При появлении Алана и Колина они умолкли. Круглая комната наверху башни была просторной, но казалась низковатой. Замок единственной двери, выходившей на маленькую лестничную площадку, был сорван так же, как и ржавый засов. Единственное окно напротив двери вызвало у Алана неприятное ощущение. Оно оказалось больше, чем виделось снизу. Двустворчатое, со вделанными в рамы четырехугольными листами стекла, оно на французский манер открывалось наружу, словно маленькие двери: Очевидно, оно было результатом позднейшей переделки, когда расширили первоначальные окна. «Расположено опасно низко», — подумал Алан. За исключением электрической лампочки над столом да стоявшей у стены электроплитки, окно было единственной в комнате современной вещью. На огромной дубовой кровати лежали две перины и ватное одеяло. Шкаф, тоже из дуба, почти доставал до потолка. Видимо, когда-то комнату пытались сделать чуть веселее и для этого поштукатурили стены, а потом оклеили их обоями с изображением синих капустных кочанов.

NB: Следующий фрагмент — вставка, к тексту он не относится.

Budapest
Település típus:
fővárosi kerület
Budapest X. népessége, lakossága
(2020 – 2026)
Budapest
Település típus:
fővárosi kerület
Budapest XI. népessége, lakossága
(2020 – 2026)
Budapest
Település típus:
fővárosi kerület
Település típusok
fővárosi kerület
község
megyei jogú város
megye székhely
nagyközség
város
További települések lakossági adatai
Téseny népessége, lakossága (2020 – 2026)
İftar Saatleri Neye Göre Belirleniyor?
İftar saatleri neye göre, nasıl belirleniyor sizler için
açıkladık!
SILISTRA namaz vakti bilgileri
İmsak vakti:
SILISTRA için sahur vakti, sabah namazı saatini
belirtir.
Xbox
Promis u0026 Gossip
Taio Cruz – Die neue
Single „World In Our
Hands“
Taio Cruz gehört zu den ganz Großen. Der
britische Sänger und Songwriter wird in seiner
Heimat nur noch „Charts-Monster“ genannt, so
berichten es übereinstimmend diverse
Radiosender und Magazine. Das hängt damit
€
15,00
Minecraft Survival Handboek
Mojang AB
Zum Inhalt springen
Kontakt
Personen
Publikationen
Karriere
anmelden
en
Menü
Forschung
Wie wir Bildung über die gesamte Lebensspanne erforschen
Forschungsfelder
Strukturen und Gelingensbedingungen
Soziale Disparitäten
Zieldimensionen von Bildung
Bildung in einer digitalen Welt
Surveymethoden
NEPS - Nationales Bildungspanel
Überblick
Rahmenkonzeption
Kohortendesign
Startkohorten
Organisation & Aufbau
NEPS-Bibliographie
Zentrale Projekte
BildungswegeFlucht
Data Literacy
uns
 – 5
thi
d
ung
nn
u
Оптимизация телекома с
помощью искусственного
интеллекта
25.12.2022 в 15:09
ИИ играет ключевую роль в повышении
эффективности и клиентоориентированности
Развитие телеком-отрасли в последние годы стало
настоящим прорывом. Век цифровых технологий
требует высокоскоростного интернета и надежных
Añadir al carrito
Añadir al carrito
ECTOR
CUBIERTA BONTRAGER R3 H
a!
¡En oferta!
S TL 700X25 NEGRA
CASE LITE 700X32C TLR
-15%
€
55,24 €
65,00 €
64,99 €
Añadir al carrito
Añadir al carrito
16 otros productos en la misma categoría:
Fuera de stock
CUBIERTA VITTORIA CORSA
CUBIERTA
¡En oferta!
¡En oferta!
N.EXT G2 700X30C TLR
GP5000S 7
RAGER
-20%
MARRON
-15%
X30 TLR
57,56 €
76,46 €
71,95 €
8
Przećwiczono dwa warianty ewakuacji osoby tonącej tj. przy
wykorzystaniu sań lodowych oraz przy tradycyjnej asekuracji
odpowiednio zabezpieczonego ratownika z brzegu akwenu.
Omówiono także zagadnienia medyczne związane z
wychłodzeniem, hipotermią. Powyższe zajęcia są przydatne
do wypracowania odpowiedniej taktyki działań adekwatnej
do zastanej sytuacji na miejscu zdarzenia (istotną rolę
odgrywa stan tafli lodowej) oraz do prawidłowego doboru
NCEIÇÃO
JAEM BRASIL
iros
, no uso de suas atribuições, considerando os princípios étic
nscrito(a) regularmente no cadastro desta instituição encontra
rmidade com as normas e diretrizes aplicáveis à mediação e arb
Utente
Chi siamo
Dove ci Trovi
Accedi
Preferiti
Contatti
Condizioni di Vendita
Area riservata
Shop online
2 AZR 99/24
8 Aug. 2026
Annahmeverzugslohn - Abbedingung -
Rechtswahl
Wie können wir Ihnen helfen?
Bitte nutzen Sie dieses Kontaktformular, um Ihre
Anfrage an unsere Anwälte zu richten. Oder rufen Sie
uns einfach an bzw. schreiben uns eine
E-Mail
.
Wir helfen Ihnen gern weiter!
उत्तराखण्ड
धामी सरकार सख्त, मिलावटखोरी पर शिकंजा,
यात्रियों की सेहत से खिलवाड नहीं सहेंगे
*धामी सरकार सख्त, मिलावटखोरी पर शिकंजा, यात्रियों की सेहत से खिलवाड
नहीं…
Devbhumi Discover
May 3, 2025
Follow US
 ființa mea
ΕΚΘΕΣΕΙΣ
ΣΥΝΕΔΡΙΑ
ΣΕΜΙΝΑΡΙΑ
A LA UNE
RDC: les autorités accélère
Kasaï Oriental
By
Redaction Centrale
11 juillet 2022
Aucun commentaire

На стене висели картинки, в основном старые семейные фотографии. Каменный пол был покрыт циновкой. Рядом с письменным столом стояли сделанный из скрепленных булавками листков экран и покрытый мраморной плитой туалетный столик под тусклым зеркалом. Вдоль стен свалены кипы журналов, между которыми с трудом умещались кресла-качалки. Хотя комната была завалена специальными журналами, книг, за исключением Библии и альбома открыток, заметно не было.

Это была комната старика. Разношенные, на кнопках ботинки Энгуса еще стояли под кроватью. Воспоминание словно ударило Колина.

— Добрый вечер, — сказал он голосом, в котором нова чувствовалось раздражение. — Это Алан Кемпбелл из Лондона. Где прокурор?

Алистер Данкен надел пенсне.

— К сожалению, ушел, — ответил он. — Подозреваю, то он избегает тетю Элспет. Наш молодой друг, — он с бледной улыбкой потрепал Чепмена по плечу, — тоже обходит ее, словно прокаженную, и ни за какие деньги не приблизится к ней.

— Никогда не знаешь, что она выкинет. Я ей глубоко сочувствую и все такое прочее, но какого черта!

Адвокат распрямил согнутые плечи и угрюмо посмотрел на Алана.

— Не встречались ли мы раньше, сэр?

— Конечно. И совсем недавно.

— О! И… разговаривали?

— Да. Вы сказали: «Как поживаете?» и еще «до свидания».

— Если бы только, — сказал стряпчий, покачивая головой, — если бы только все наши деловые контакты были такими простыми! Как поживаете? — Когда они здоровались, рукопожатие костлявой ладони адвоката показалось Алану очень слабым.

— Конечно, — продолжал адвокат. — Теперь я вспомнил. Я писал вам. Вы очень хорошо сделали, что приехали.

— Можно спросить у вас, мистер Данкен, зачем вы мне писали?

— Что вы хотите сказать?

— Я очень рад, что здесь, я знаю, что мне давно уже следовало познакомиться с этой ветвью нашей семьи, но мне кажется, что ни Кетрин Кемпбелл, ни я не можем ничем помочь в этом деле. Что вы, собственно говоря, понимаете под «семейным совещанием»?